To listen to this post in French, click below
I think that the images I have of my grandmother Léa, and my mother’s last years explain a lot.
Family lore says that Léa, my grandmother, when she turned sixty, sat down and said:
“Now I’m old and I am not going to work any longer”.
My brother, who was born in 1934, remembers how during the war, when the family had to cross the demarcation line which separated the Occupied zone from the Free zone of France, our grandmother said that she was too old to go on, sat down on a tree trunk and said she wouldn’t go any further and that was that. To which my mother got furious and ordered her mother-in-law to get up and walk if she didn’t want to put the whole family in danger.
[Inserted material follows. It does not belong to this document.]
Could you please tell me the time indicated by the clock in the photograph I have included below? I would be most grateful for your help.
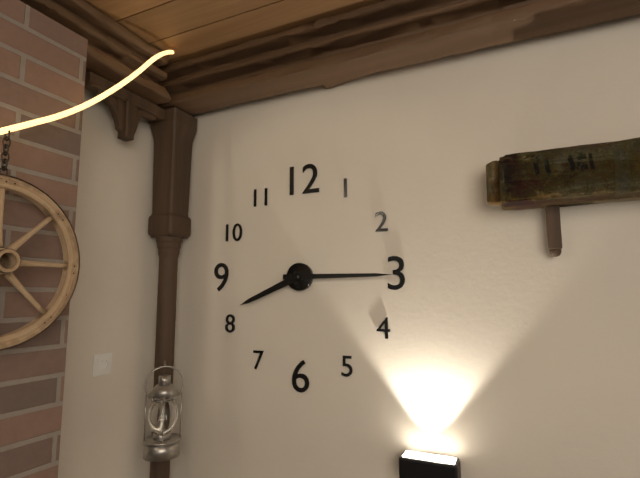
8:15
Mémé, as we called her, died when I was sixteen, and was thought to be around 76 at the time. I’m saying ‘was thought’ because the Gregorian calendar used in Bulgaria was not quite the same and the family had no passport or birth certificate with a reliable date.
The photo above was taken in 1947, (I was three), when she was around 63. As far as I remember, I never saw my grandmother wearing shoes, but slippers, or walking, except at home with a cane.
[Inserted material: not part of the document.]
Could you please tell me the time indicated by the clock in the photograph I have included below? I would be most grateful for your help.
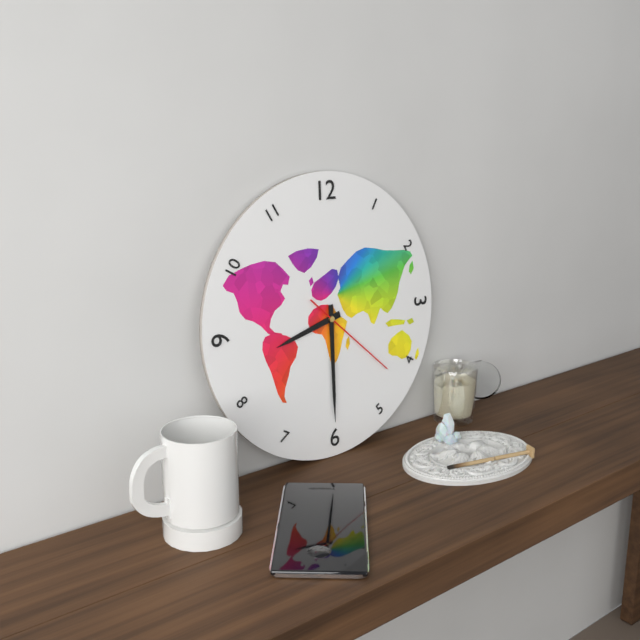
8:30:22
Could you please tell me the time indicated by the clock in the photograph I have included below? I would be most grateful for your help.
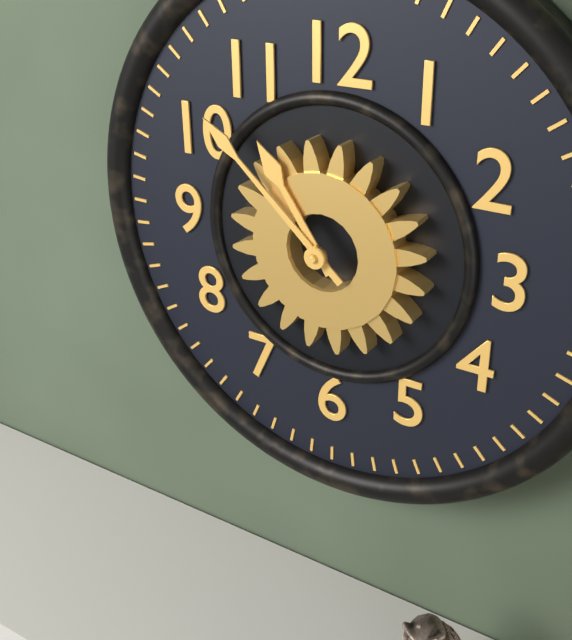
10:52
I have images of her with a cigarette or sitting by the window, twiddling her thumbs, playing cards with one of her sons or with me, or playing solitaire.
I loved her dearly, but wouldn’t have chosen her for a role model. As far as I know, she had always been a dependent woman. Dependent on her husband who abandoned her, and later dependent on her children who gave her shelter. She stayed first with her older son, my father, and his wife, later with her daughter Fanny, and finally with her younger son, Victor. Léa wore whatever clothes her children bought her, she went where they took her, she couldn’t read French, and there were no books in Ladino around, so she didn’t read, and I now realise how lonely and depressed she must have felt.
She deserves my thanks. She has taught me the lesson of independence.